Quando a Revolução de 24 começou a sitiar a cidade de São Paulo, ameaçando a população de privá-la de víveres de primeira necessidade e provocando a fuga de milhares de paulistanos para o interior, Macedo Soares, então presidente da Associação Comercial, decidiu, por sua conta e risco, parlamentar com os rebeldes e com as forças legalistas a fim de obter provisões e amenizar os rigores do cerco militar. Cessada a revolta, Macedo propôs anistia geral, mas a sua ação benemérita foi mal interpretada como colaboracionista com os amotinados. Foi julgado, preso e exilado. Três anos depois, o Supremo Tribunal absolveu-o, e os termos da sentença não pouparam elogios à sua intervenção humanitária. Recomendo vivamente a leitura do seu processo transcrito no volume que ele fez editar com o título de Justiça.

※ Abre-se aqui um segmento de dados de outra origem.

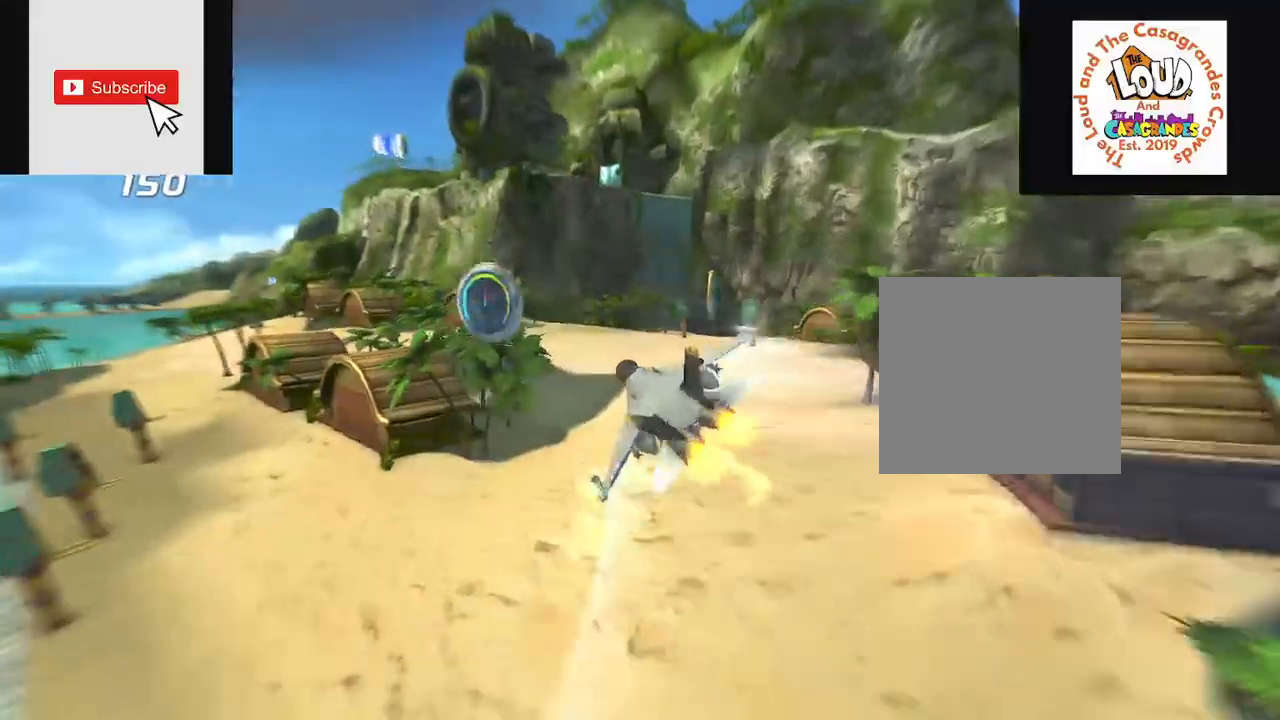
{"buttons": ["R2"], "left_stick": "down-left", "right_stick": "left", "events": [[150, "B", "up"], [267, "R2", "down"], [317, "right_stick", "left"], [333, "left_stick", "down-left"]]}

Seria sempre a vocação de mediador que iria levá-lo a pugnar pela paz na Conferência Mundial pelo Desarmamento em Genebra. Voltando dessa reunião, passou pela Itália e obteve de Mussolini, em um só encontro, que suprimisse da sua agenda certas propostas constrangedoras para a Santa Sé. O episódio é relatado por Deolindo Couto, a quem cito:
“Em 1932, ao regressar da Conferência pelo Desarmamento, onde presidira a Delegação Brasileira, Macedo transitou pela capital italiana, sendo recebido, em audiência especial, por Benito Mussolini. O preparo da entrevista fora esmerado e atendera a todas as minúcias de rígido protocolo. Depois de aguardar alguns minutos na ante-sala, o visitante haveria de entrar sozinho no comprido salão, ao fundo do qual o Duce se encontraria sentado junto à sua mesa de trabalho. Deveria o embaixador brasileiro ir até o hospedeiro e, somente então, este se levantaria. Nada disso funcionou, entretanto. Mal chegou, o Delegado do Brasil foi convidado a ingressar no lugar do encontro. O capo do Governo italiano saltou da cadeira, e, quase vociferando, rumou para José Carlos, que, assustado, lhe recolheu forte aperto de mão. Sentaram-se os dois, conversaram longamente, ultrapassando o prazo estipulado, e em tal clima que Macedo Soares se aventurou a revelar ao ditador suas preocupações: apurara, nos meios católicos de Roma, sério mal-estar ante a iminência de uma reunião oficial, em cuja ementa figuravam três itens seguramente delicados para as relações do Quirinal com o Vaticano. Mussolini indagou quais os assuntos e, ao inteirar-se destes, bradou: ‘TUTTI CANCELLATI!’. E depois de cordial abraço, Mussolini conduziu Macedo até à porta, que abriu, diante dos Secretários da Delegação Brasileira, preocupadíssimos com o vozear que haviam percebido. Sabedor do feliz resultado da intervenção de José Carlos, o Cardeal Eugenio Pacelli, então Secretário do Estado Pontifício (e futuro Papa Pio XII), visitou-o no hotel e pôs-lhe à disposição os arquivos secretos do Vaticano. Macedo aí fez copiar alguns dos importantes documentos que integraram seu precioso acervo destinado à redação dos 11 volumes que projetara sobre a História da Igreja Católica no Brasil.”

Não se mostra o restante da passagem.